Ethiopia has a long and at times tormented history. With that it has an equally long and fascinating history of arts and culture. To write about Ethiopia’s traditional music in one article such as this may not do justice to everyone nor reveal the complete and true picture of the situation. This text should thus simply serve as a launch pad for further study for anyone who would like to venture deeper into the country’s traditional music.

Let's compare two snapshots of recent Ethiopian history. The first is from 1968, when Emperor Haile Selassie I ruled over the proudest and most eccentric nation in Africa, with its Christian Coptic church (that was already well established when the British still worshipped pagan gods), its feudal menagerie of princes, barons and serfs, its vast and verdant central plateau, and its pulsating capital city Addis Ababa, which was then one of the pre-eminent cultural, social and diplomatic hot-spots of independent Africa.

At this time, down in the Wube Bereha, the red-light district of central Addis, royalty rubbed its haughty shoulders with generals and gigolos, bar-room philosophers and peace-corps workers, diplomats and prostitutes, in an intoxicatingly illicit celebration of youth and freedom. Plush hotels resounded to patent-leather-clad feet dancing to the sounds of resident "soul" combos like the Ras Band, All Star Band, Zula Band, Venus Band, Wabe Shebele Band, Roha Band and Dahlak Band. The old guard fumed against youthful decadence and the unwelcome "foreign" influences that seemed to be invading the nation's cerebral cortex. The old order was dying, and those who could either afford or blag their way into the party were dancing like tomorrow would never come.

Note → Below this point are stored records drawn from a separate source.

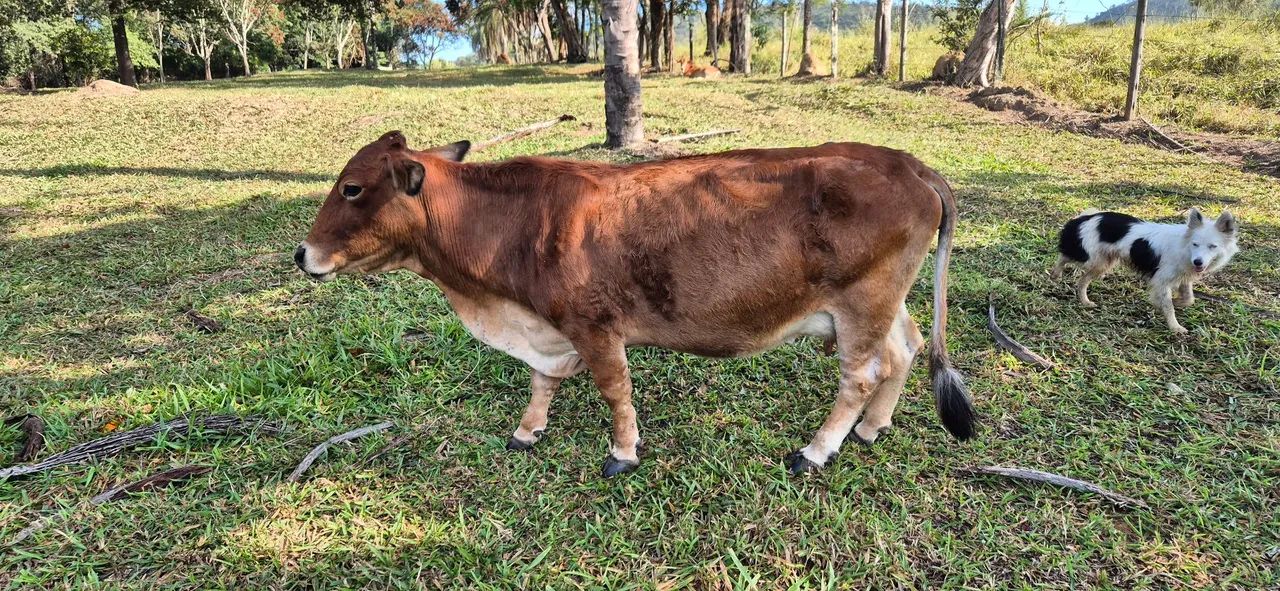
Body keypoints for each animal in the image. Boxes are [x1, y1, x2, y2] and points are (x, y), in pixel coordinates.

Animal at [294, 131, 975, 477]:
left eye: (352, 188)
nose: (303, 255)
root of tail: (909, 165)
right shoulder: (551, 330)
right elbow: (543, 382)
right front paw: (528, 431)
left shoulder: (595, 326)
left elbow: (614, 391)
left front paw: (622, 452)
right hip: (882, 302)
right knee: (906, 351)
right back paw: (872, 429)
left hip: (863, 302)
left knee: (859, 376)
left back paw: (818, 449)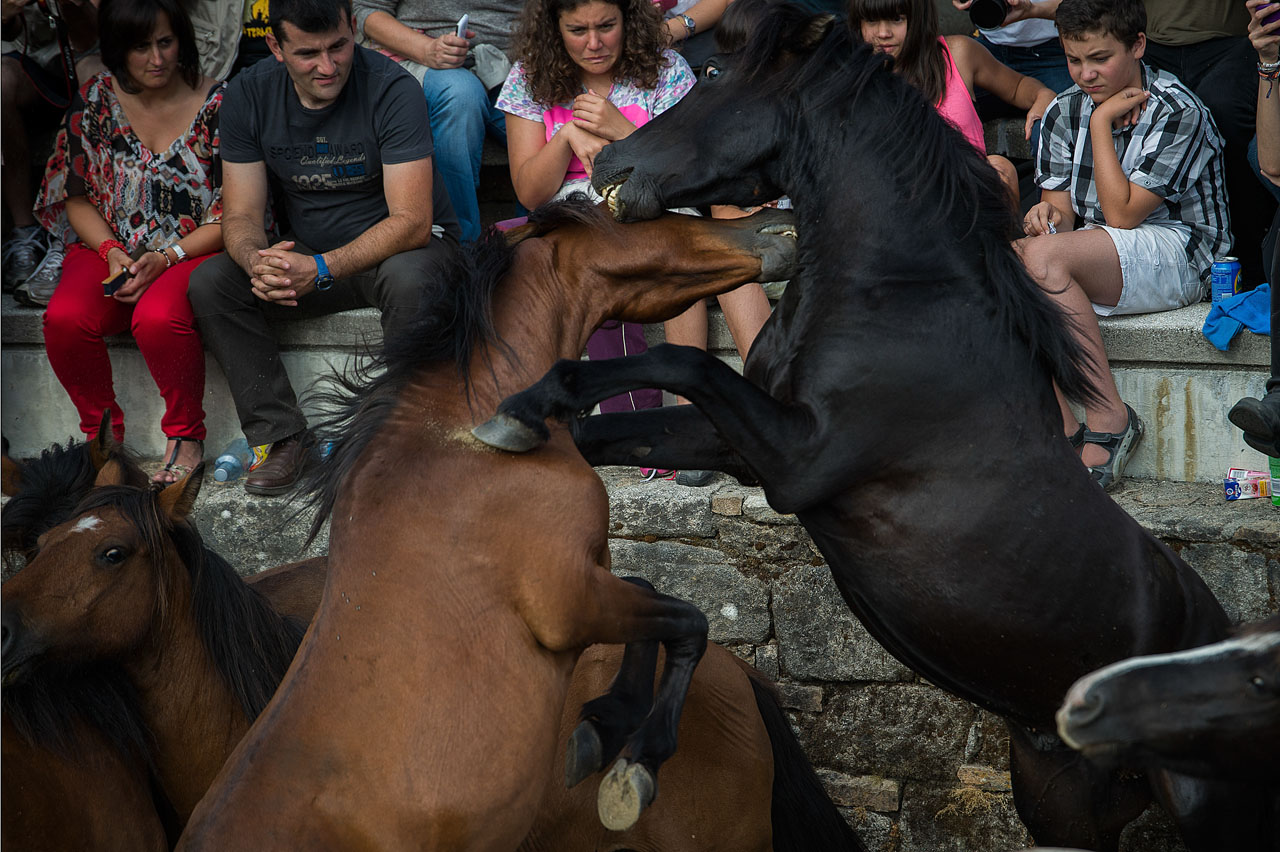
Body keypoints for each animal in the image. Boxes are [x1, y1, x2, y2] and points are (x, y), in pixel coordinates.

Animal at [176, 202, 814, 844]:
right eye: (643, 213)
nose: (777, 222)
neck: (460, 439)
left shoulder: (588, 587)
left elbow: (652, 592)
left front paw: (604, 727)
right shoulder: (567, 601)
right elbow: (688, 620)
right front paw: (633, 758)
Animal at [476, 8, 1274, 849]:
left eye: (715, 75)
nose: (608, 163)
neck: (895, 292)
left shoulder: (798, 458)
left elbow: (676, 358)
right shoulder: (740, 444)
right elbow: (612, 434)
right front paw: (512, 420)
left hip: (1212, 812)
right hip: (1062, 804)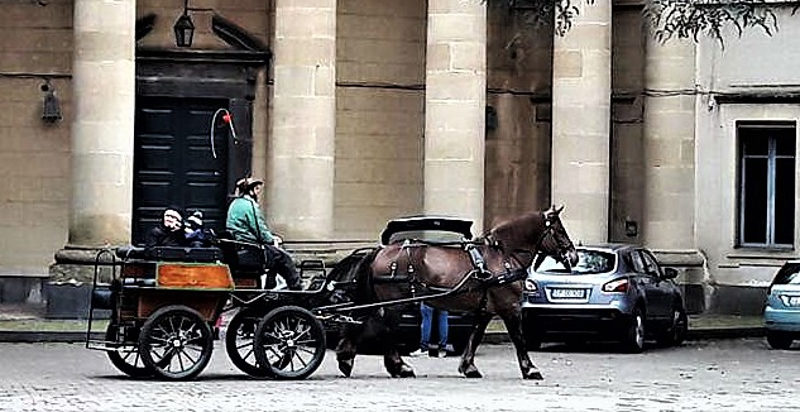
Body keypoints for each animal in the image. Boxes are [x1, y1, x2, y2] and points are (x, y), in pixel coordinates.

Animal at [334, 205, 580, 380]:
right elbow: (519, 338)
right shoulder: (510, 308)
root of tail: (382, 250)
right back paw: (395, 366)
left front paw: (468, 367)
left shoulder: (485, 310)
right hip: (396, 303)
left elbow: (475, 336)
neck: (503, 255)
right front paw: (530, 369)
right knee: (383, 329)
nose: (574, 257)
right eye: (559, 230)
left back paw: (351, 358)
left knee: (368, 324)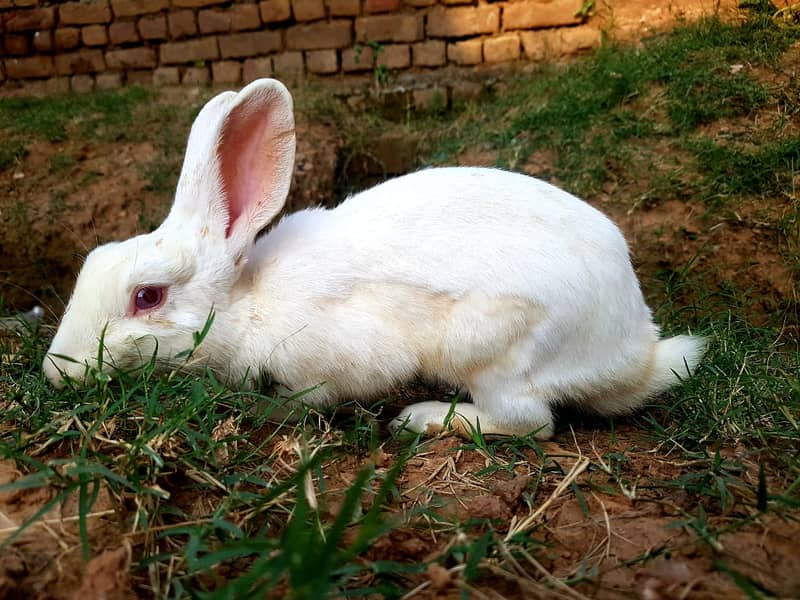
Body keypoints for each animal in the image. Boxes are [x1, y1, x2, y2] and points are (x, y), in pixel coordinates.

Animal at [45, 77, 708, 438]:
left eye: (147, 296)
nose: (57, 372)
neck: (249, 303)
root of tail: (635, 352)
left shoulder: (334, 359)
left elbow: (318, 394)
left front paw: (277, 409)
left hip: (498, 352)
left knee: (531, 424)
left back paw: (427, 419)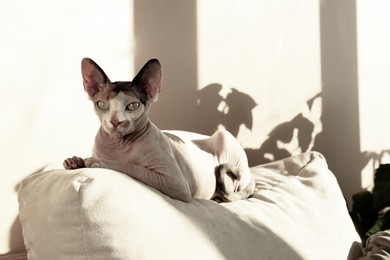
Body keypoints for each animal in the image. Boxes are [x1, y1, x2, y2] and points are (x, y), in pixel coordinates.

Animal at [62, 58, 254, 202]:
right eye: (101, 105)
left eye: (133, 106)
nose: (116, 121)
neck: (119, 144)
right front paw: (75, 160)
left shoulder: (176, 182)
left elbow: (132, 167)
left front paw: (98, 162)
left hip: (225, 137)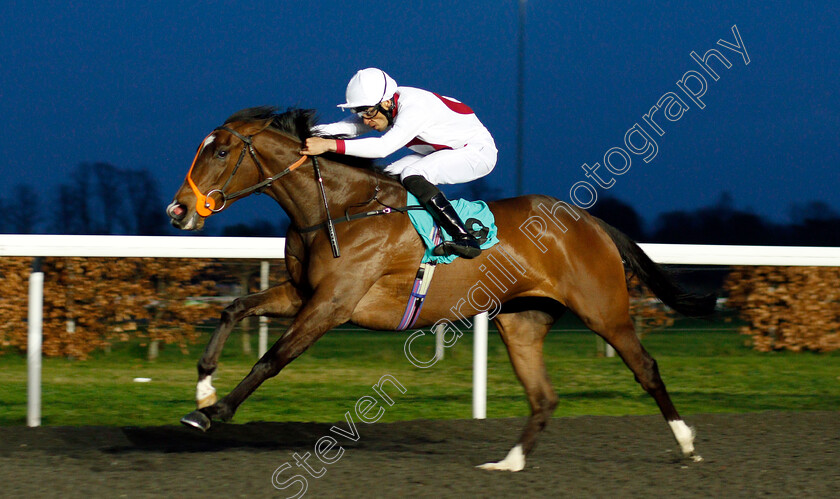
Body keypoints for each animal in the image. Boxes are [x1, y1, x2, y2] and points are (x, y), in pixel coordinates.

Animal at [166, 107, 716, 470]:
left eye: (220, 150)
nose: (178, 211)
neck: (337, 209)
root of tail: (588, 220)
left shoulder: (334, 303)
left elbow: (271, 359)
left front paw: (213, 413)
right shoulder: (303, 294)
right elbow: (234, 308)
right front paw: (204, 387)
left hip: (604, 310)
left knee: (645, 369)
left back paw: (687, 443)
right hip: (521, 321)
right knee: (544, 396)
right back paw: (509, 463)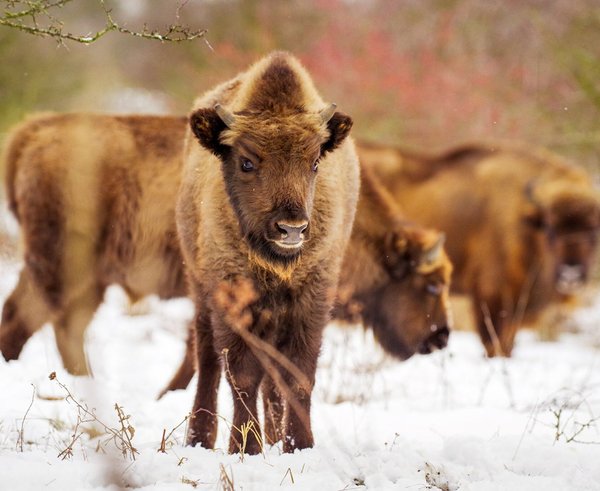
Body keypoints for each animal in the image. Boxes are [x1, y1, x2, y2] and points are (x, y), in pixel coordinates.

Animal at [360, 141, 600, 358]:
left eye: (594, 229)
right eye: (550, 228)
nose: (571, 274)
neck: (524, 220)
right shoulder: (491, 297)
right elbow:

Fast-forward a mere 17 years to 1985 and the headlines were monotonously brutal: famine, corruption, Eritrean separatists, Live Aid, Bob Geldof, Stalinism African-style, starving children and flies crawling across the face of a desperate nation. Francis Falceto, a young music promoter from Poitiers in France, stepped nervously off an Aeroflot flight from Moscow and into the dark, empty streets of Ethiopia's capital, which had been cleared of all joy and nightlife by the midnight curfew imposed in the wake of the revolution of 1974.